I’m 11 years old. My sisters and I are slowly waking up in the family camper. I’m pretty sure we’re the first people here, because we don’t wanna deal with traffic or crowds or lines or chaos, so we get up at 5:00 am every morning of vacation to be the first people everywhere. This morning we’re the first people at Mt. Rushmore. Never mind that the employees aren’t even here yet, we are here and we will NOT have to wait in line like the rest of you suckers! We win!
Normally, we’re ecstatic to get out of the camper—fresh air, non-squooshed personal space—but since it’s the ass crack of dawn, we’re a little grumpy and irritated and want to sleep. But we know our dad well; we’ve vacationed with him for many years now, and we know there is zero chance we’ll be going back to sleep before the park opens. So can we eat a little breakfast? No! No time for breakfast! We don’t want to deal with the crowds and if we take time to eat breakfast we’ll have to deal with the crowds!
We’re the first tourists through the doors, once the doors finally open. We walk around for a while and admire the beauty and grandeur that is Mt. Rushmore. Then we go to the visitor’s center to stand around monitors and watch the creation of Mt. Rushmore. Can you say snore? I’m 11, for crying out loud! I don’t care what kind of freakin’ rock this is!

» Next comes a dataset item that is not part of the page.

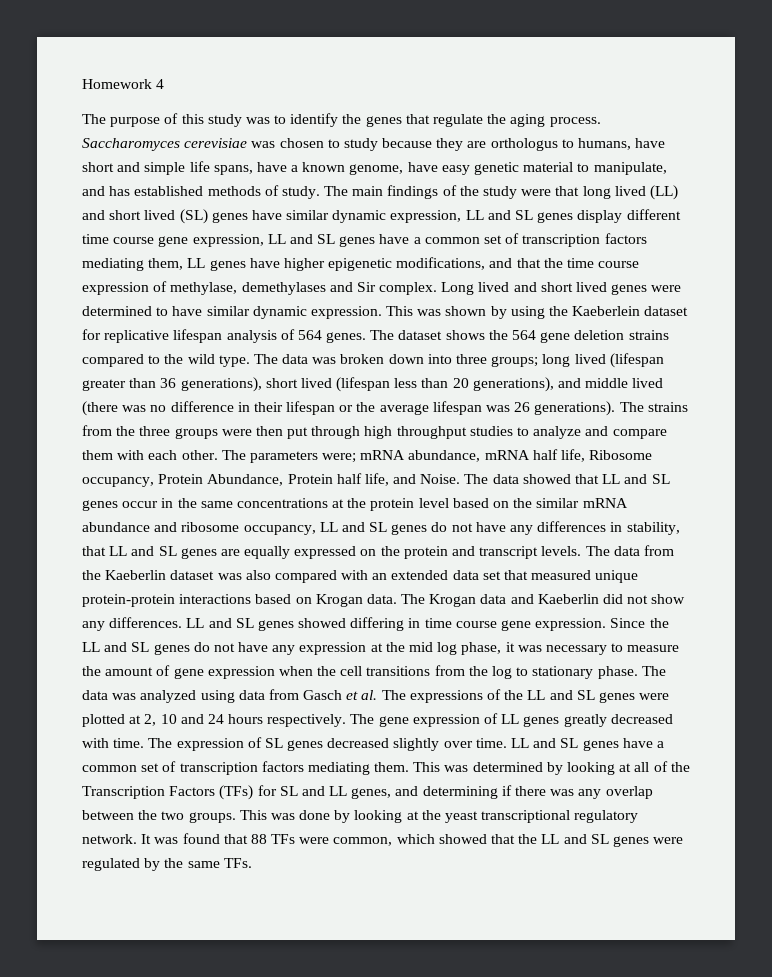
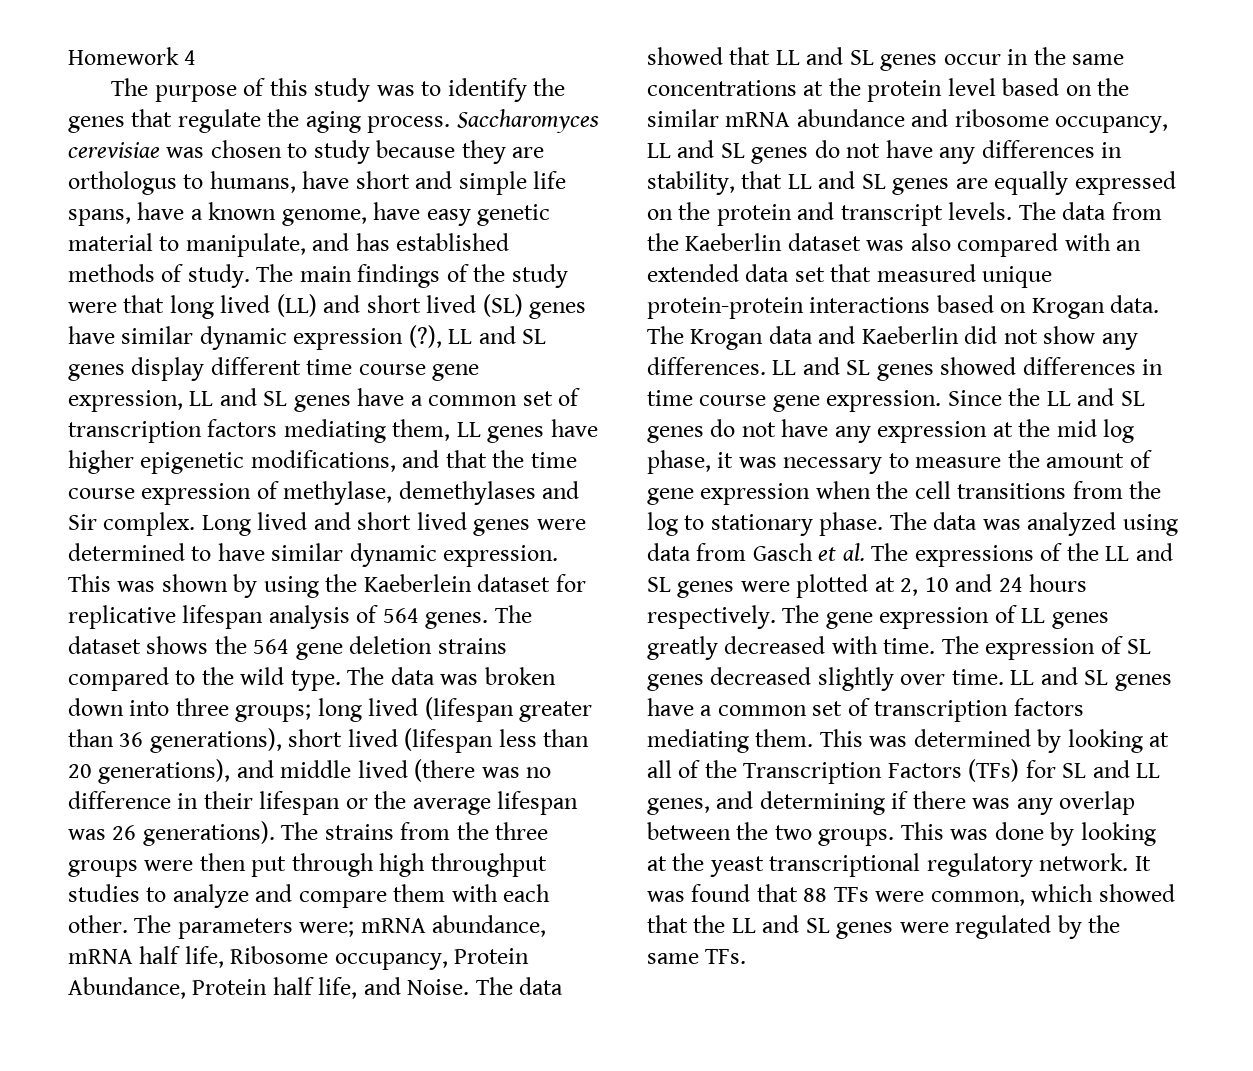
[390,210,462,223] expression, -> [293,325,442,350] expression (?),
[350,617,405,631] differing -> [1022,357,1136,375] differences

My mind wanders. My gaze wanders. I notice a girl about my age standing with her family in front of a monitor watching the same program that my family and I are watching, and for some reason at that moment I decide I hate that girl.
(To this day I have no idea why, but I hated her. What the hell? Did this portend my relationships with women for many years to come? What was wrong with me?? This is so embarrassing. Mortifying, really. What caused this? Later in my life when I would hate another female, it would be because she was skinnier than me or prettier or smarter or more successful or…wow. I have hated a LOT of women. How stupid am I? Anyway, from what I remember, none of those were the reasons for me to hate this girl, because I was freakin’ 11 years old! What could I possibly hate enough about myself to hate in another female at 11? She was just a girl about my age and I had to hate her.)